Let $X$ be a non-singular projective variety and $Y \subset X$ a non-singular subvariety. Denote by $\tilde{X}$ the blow-up of $X$ along $Y$ and $E$ the associated normal bundle. Denote by $N_{E|\tilde{X}}$ the normal bundle of $E$ in $\tilde{X}$. We know that $N_{E|\tilde{X}} \cong \mathcal{O}_E(-1)$. Does this mean that the dual of the normal bundle $N_{E|\tilde{X}}$ is ample?
2 Answers
The bundle $O_E(1)$ is always relatively ample over $Y$. It is ample if and only if the conormal bundle $N^\vee_{Y/X}$ is ample (this is by definition). For instance, if $Y = \mathbb{P}^1$, this holds if and only if $N^\vee \cong \oplus \mathcal{O}(a_i)$ with $a_i > 0$ for all $i$.
This need not be true. The projective bundle version $\mathcal O_{\mathbb P(\mathcal E)}(1)$ does not have the same automatic ampleness properties as the ample generator on projective space.
For instance, you can think of $\mathbb P^1 \times \mathbb P^1$ as the projectivization of $\mathcal E := \mathcal O_{\mathbb P^1} \oplus \mathcal O_{\mathbb P^1}$ and $\mathcal O_{\mathbb P(\mathcal E)}(1)$ will be $\mathcal O_{\mathbb P^1 \times \mathbb P^1}(1,0)$ (meaning it has degree $1$ on the fibers but is trivial on sections of the projective bundle). On the other hand, you can obtain the same surface by projectivizing any twist $\mathcal E(k)$ and the resulting $\mathcal O(1)$ will be (if I recall correctly) $\mathcal O_{\mathbb P^1 \times \mathbb P^1}(1,k)$ which is ample for $k > 0$.

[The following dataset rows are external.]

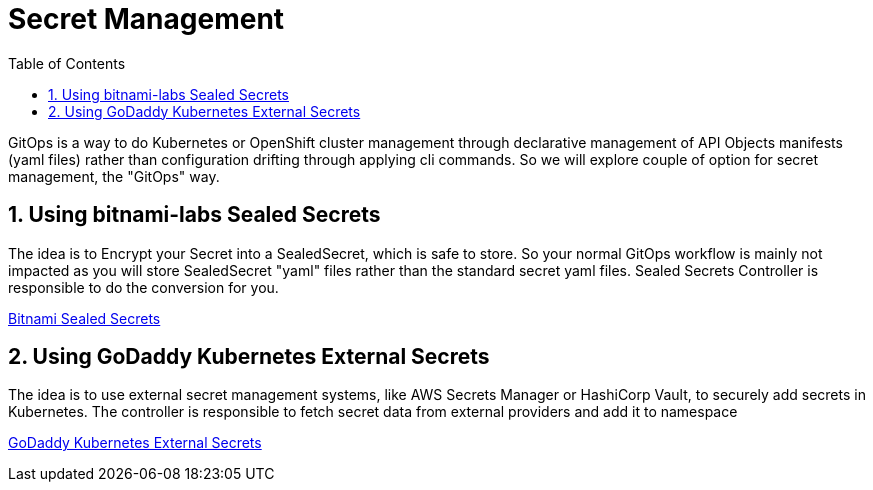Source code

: :data-uri:
:toc: left
:markup-in-source: +verbatim,+quotes,+specialcharacters
:source-highlighter: rouge
:icons: font
:stylesdir: stylesheets
:stylesheet: colony.css

= Secret Management

GitOps is a way to do Kubernetes or OpenShift cluster management through declarative management of API Objects manifests (yaml files)
rather than configuration drifting through applying cli commands.
So we will explore couple of option for secret management, the "GitOps" way.

:sectnums:

== Using bitnami-labs Sealed Secrets

The idea is to Encrypt your Secret into a SealedSecret, which is safe to store.
So your normal GitOps workflow is mainly not impacted as you will store SealedSecret "yaml" files rather than the standard secret yaml files.
Sealed Secrets Controller is responsible to do the conversion for you.

link:sealed-secrets[Bitnami Sealed Secrets]

== Using GoDaddy Kubernetes External Secrets

The idea is to use external secret management systems, like AWS Secrets Manager or HashiCorp Vault, to securely add secrets in Kubernetes.
The controller is responsible to fetch secret data from external providers and add it to namespace

link:external-secrets[GoDaddy Kubernetes External Secrets]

To relate this back to your situation: although the isomorphism class of the exceptional divisor only depends on the class of $N_{Y|X}$ up to twisting by any line bundle on $Y$, the ampleness of $\mathcal O_{E}(1)$ will depend on how positive the conormal bundle to $Y$ was in the first place.